## Saved entries
----------

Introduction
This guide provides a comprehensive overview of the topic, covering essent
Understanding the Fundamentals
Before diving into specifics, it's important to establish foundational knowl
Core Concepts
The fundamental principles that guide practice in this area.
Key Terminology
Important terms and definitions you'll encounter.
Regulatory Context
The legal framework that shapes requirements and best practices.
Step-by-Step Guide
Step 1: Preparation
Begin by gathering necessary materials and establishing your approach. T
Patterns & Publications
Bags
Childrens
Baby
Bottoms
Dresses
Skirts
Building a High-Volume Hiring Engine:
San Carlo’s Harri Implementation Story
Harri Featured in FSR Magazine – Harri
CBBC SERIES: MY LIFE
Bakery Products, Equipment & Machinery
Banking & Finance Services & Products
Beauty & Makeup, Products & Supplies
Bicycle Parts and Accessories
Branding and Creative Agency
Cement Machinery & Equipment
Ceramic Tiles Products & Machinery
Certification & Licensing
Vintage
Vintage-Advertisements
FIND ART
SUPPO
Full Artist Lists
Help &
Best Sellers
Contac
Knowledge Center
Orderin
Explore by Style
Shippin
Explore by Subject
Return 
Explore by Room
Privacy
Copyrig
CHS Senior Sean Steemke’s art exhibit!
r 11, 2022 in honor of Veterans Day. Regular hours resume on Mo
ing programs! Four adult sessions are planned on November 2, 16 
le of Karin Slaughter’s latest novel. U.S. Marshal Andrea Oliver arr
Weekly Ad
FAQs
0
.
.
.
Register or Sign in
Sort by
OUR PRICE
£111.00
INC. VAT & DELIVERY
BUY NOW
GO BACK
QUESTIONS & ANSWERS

----------

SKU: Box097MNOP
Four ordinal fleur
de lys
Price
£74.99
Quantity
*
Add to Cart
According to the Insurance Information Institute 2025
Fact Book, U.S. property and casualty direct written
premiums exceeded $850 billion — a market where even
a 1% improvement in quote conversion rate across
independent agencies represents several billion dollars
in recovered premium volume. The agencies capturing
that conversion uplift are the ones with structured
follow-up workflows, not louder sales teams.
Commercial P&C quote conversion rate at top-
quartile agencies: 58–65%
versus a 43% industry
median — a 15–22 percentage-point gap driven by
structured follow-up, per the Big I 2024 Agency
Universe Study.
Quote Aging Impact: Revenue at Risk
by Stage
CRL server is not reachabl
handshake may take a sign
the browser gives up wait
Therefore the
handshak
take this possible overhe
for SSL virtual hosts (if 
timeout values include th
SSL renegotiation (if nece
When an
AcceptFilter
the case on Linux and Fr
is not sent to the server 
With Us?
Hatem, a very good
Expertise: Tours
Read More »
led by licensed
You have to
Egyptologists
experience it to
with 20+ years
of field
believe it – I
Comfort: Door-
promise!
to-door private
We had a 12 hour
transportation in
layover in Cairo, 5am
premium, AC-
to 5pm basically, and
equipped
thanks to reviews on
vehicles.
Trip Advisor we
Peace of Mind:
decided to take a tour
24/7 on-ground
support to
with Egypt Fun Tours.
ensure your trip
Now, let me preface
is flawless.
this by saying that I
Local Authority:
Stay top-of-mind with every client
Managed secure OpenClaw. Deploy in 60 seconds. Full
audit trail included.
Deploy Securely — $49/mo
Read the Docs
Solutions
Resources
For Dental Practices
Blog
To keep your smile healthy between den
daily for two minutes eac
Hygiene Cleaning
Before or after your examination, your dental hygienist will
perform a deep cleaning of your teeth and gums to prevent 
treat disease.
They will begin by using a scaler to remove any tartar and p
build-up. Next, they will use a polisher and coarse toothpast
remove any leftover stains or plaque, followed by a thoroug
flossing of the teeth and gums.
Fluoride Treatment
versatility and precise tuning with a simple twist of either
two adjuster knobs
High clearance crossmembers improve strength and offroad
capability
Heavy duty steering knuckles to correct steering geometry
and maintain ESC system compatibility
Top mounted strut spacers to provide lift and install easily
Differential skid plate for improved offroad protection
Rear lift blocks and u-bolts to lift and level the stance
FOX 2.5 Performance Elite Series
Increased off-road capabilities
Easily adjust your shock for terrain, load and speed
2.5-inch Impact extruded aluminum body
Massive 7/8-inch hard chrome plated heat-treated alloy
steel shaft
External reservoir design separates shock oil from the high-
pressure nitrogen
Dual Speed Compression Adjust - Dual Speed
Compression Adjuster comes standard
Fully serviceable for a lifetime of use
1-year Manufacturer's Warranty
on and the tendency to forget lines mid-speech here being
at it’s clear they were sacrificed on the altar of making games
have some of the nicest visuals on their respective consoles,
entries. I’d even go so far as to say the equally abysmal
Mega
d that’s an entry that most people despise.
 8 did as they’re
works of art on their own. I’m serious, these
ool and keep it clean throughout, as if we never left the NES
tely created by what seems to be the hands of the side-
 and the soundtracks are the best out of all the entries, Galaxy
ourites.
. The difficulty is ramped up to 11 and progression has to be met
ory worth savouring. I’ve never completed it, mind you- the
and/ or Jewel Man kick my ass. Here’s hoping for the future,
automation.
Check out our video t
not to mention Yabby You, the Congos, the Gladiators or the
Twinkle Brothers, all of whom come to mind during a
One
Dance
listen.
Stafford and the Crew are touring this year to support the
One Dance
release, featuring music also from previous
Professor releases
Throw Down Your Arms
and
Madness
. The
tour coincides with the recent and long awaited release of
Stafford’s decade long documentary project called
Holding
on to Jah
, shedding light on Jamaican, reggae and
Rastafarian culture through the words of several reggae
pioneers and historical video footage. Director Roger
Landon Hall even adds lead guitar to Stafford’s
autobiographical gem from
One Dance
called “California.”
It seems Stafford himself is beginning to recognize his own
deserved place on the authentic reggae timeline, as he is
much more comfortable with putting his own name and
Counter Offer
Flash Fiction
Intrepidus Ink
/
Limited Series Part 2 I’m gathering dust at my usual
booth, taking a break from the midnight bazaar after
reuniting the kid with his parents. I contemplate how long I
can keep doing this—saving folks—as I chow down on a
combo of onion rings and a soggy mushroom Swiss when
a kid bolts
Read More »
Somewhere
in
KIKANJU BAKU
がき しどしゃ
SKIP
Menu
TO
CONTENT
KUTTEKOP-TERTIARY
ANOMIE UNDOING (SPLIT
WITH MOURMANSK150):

----------

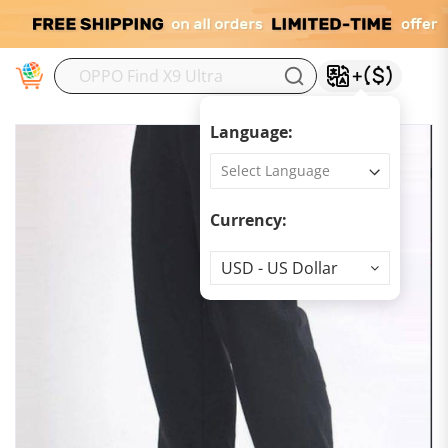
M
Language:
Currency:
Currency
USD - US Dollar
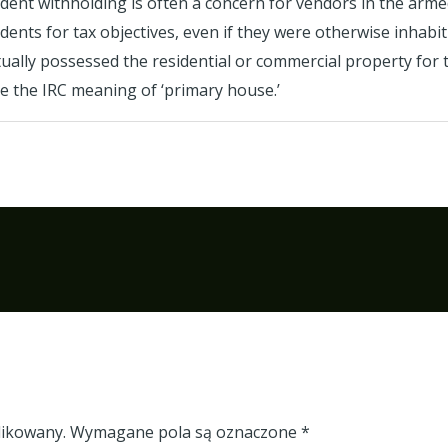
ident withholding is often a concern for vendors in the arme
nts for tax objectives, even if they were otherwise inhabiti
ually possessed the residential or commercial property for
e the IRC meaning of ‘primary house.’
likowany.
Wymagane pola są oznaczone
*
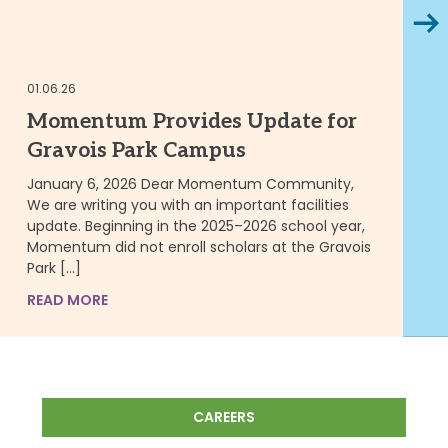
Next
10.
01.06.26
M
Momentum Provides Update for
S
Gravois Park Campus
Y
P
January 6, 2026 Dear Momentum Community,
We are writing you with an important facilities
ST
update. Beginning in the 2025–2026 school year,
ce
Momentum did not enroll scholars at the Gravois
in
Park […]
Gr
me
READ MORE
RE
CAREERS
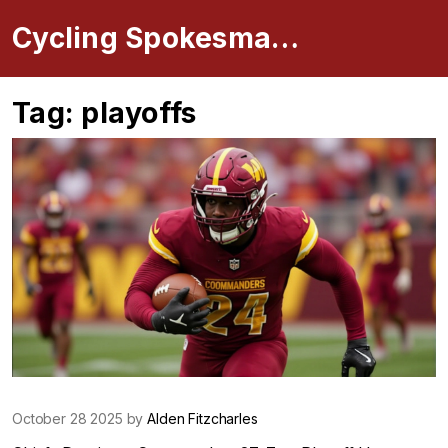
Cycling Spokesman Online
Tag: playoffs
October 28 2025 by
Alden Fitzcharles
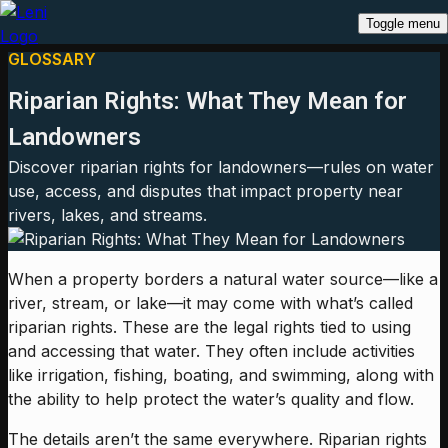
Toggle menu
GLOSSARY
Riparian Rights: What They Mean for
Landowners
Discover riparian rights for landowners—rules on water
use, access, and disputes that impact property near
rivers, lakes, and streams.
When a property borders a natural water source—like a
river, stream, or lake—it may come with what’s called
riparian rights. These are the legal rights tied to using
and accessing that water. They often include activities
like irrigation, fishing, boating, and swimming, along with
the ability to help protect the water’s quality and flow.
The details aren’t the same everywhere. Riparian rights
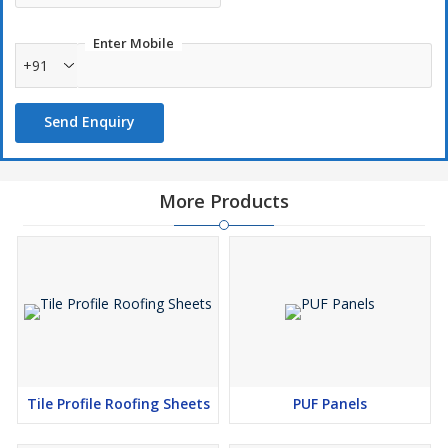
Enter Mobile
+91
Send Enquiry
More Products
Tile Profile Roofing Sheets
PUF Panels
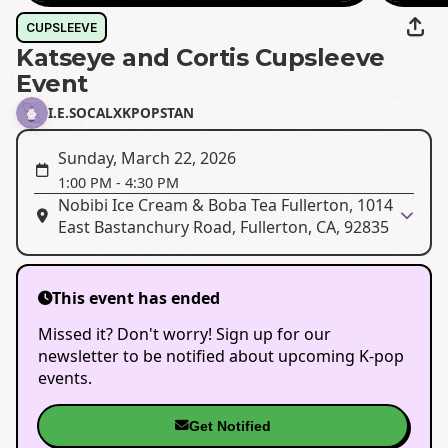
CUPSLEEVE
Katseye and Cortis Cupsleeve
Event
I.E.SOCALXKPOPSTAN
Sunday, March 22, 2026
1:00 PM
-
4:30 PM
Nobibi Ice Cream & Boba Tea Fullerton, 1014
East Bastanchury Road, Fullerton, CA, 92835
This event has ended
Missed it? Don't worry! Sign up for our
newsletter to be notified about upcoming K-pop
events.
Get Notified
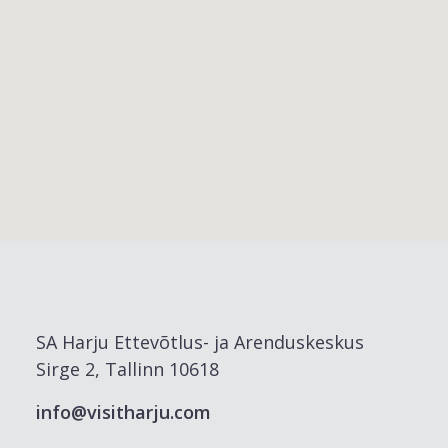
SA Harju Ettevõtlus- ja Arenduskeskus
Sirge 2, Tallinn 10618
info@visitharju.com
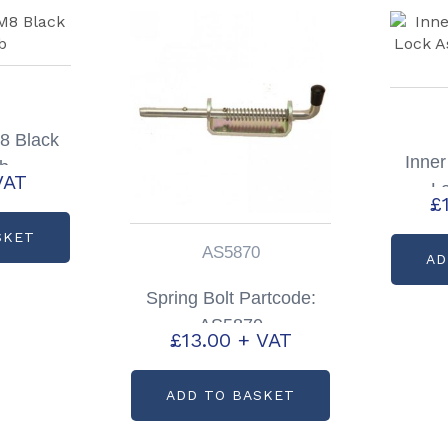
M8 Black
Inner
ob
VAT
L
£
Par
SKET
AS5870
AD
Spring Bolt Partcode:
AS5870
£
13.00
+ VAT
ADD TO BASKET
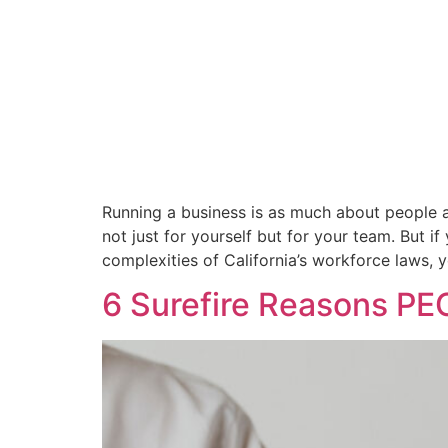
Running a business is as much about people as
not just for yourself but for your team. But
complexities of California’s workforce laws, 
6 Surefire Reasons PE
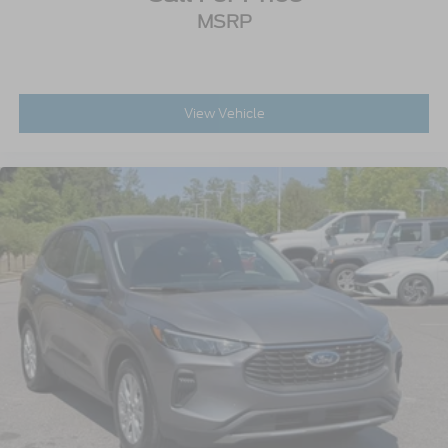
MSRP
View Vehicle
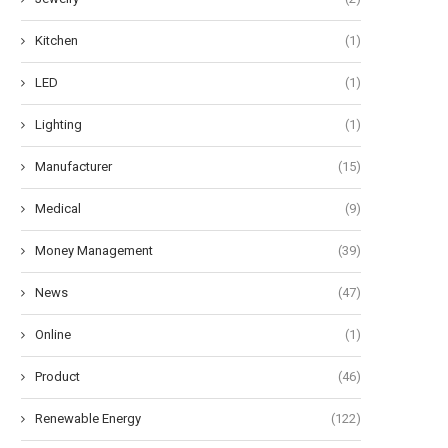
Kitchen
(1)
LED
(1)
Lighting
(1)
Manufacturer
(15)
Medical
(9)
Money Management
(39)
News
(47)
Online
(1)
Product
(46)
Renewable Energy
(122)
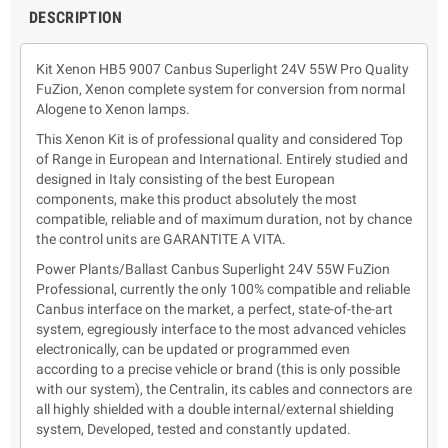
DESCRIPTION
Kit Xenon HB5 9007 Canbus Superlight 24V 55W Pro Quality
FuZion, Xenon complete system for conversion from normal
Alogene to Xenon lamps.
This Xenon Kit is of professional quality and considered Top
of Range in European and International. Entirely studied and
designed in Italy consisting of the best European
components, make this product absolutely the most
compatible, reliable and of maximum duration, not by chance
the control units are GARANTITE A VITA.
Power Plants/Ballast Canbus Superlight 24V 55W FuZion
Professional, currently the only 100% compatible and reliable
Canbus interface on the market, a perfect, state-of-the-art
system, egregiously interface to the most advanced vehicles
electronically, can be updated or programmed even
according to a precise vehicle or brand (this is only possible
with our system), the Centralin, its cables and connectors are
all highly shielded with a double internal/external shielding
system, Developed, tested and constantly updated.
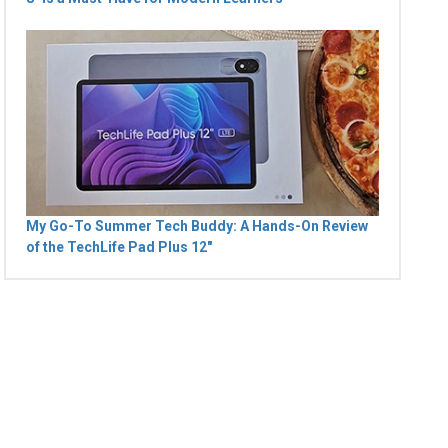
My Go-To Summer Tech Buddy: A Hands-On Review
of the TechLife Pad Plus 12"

----------

## YOUR TASK
Copy out each line of the records that holds the string "Four".

## EXERCISE ANSWER
ing programs! Four adult sessions are planned on November 2, 16 
Four ordinal fleur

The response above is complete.